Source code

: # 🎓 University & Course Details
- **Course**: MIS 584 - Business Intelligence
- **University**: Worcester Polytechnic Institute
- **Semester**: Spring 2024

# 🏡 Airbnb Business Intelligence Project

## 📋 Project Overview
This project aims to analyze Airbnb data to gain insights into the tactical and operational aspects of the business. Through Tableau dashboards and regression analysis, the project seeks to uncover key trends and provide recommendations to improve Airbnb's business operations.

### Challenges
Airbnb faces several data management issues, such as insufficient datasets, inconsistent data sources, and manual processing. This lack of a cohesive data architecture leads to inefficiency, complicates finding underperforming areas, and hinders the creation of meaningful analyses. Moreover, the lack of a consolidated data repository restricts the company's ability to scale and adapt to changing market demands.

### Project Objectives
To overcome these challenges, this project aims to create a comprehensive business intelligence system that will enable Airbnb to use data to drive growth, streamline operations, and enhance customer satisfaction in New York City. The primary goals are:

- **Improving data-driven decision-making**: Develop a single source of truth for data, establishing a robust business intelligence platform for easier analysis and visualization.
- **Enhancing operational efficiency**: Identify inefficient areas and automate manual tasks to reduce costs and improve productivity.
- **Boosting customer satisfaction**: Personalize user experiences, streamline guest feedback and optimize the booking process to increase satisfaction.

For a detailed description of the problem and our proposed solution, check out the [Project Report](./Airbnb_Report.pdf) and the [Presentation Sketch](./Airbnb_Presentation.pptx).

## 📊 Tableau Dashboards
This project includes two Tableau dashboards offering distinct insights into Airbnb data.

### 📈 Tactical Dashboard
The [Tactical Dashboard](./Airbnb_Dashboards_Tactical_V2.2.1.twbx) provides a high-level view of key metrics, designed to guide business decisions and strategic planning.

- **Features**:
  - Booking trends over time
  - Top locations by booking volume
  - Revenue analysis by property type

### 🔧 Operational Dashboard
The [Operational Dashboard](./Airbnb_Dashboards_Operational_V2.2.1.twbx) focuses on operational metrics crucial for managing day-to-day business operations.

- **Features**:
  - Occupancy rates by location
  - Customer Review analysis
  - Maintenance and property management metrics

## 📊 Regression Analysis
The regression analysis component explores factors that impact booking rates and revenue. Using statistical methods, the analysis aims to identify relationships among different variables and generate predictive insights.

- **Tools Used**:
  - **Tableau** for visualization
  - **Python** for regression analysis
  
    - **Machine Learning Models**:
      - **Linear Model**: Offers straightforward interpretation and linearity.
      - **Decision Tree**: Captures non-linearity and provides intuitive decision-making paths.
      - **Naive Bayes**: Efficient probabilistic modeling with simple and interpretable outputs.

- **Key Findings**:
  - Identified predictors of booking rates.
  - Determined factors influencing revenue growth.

== == ==

**What the task requires:** The data, all of it, should be transcribed exactly.

**Answer section:**
Source code

: # 🎓 University & Course Details
- **Course**: MIS 584 - Business Intelligence
- **University**: Worcester Polytechnic Institute
- **Semester**: Spring 2024

# 🏡 Airbnb Business Intelligence Project

## 📋 Project Overview
This project aims to analyze Airbnb data to gain insights into the tactical and operational aspects of the business. Through Tableau dashboards and regression analysis, the project seeks to uncover key trends and provide recommendations to improve Airbnb's business operations.

### Challenges
Airbnb faces several data management issues, such as insufficient datasets, inconsistent data sources, and manual processing. This lack of a cohesive data architecture leads to inefficiency, complicates finding underperforming areas, and hinders the creation of meaningful analyses. Moreover, the lack of a consolidated data repository restricts the company's ability to scale and adapt to changing market demands.

### Project Objectives
To overcome these challenges, this project aims to create a comprehensive business intelligence system that will enable Airbnb to use data to drive growth, streamline operations, and enhance customer satisfaction in New York City. The primary goals are:

- **Improving data-driven decision-making**: Develop a single source of truth for data, establishing a robust business intelligence platform for easier analysis and visualization.
- **Enhancing operational efficiency**: Identify inefficient areas and automate manual tasks to reduce costs and improve productivity.
- **Boosting customer satisfaction**: Personalize user experiences, streamline guest feedback and optimize the booking process to increase satisfaction.

For a detailed description of the problem and our proposed solution, check out the [Project Report](./Airbnb_Report.pdf) and the [Presentation Sketch](./Airbnb_Presentation.pptx).

## 📊 Tableau Dashboards
This project includes two Tableau dashboards offering distinct insights into Airbnb data.

### 📈 Tactical Dashboard
The [Tactical Dashboard](./Airbnb_Dashboards_Tactical_V2.2.1.twbx) provides a high-level view of key metrics, designed to guide business decisions and strategic planning.

- **Features**:
  - Booking trends over time
  - Top locations by booking volume
  - Revenue analysis by property type

### 🔧 Operational Dashboard
The [Operational Dashboard](./Airbnb_Dashboards_Operational_V2.2.1.twbx) focuses on operational metrics crucial for managing day-to-day business operations.

- **Features**:
  - Occupancy rates by location
  - Customer Review analysis
  - Maintenance and property management metrics

## 📊 Regression Analysis
The regression analysis component explores factors that impact booking rates and revenue. Using statistical methods, the analysis aims to identify relationships among different variables and generate predictive insights.

- **Tools Used**:
  - **Tableau** for visualization
  - **Python** for regression analysis
  
    - **Machine Learning Models**:
      - **Linear Model**: Offers straightforward interpretation and linearity.
      - **Decision Tree**: Captures non-linearity and provides intuitive decision-making paths.
      - **Naive Bayes**: Efficient probabilistic modeling with simple and interpretable outputs.

- **Key Findings**:
  - Identified predictors of booking rates.
  - Determined factors influencing revenue growth.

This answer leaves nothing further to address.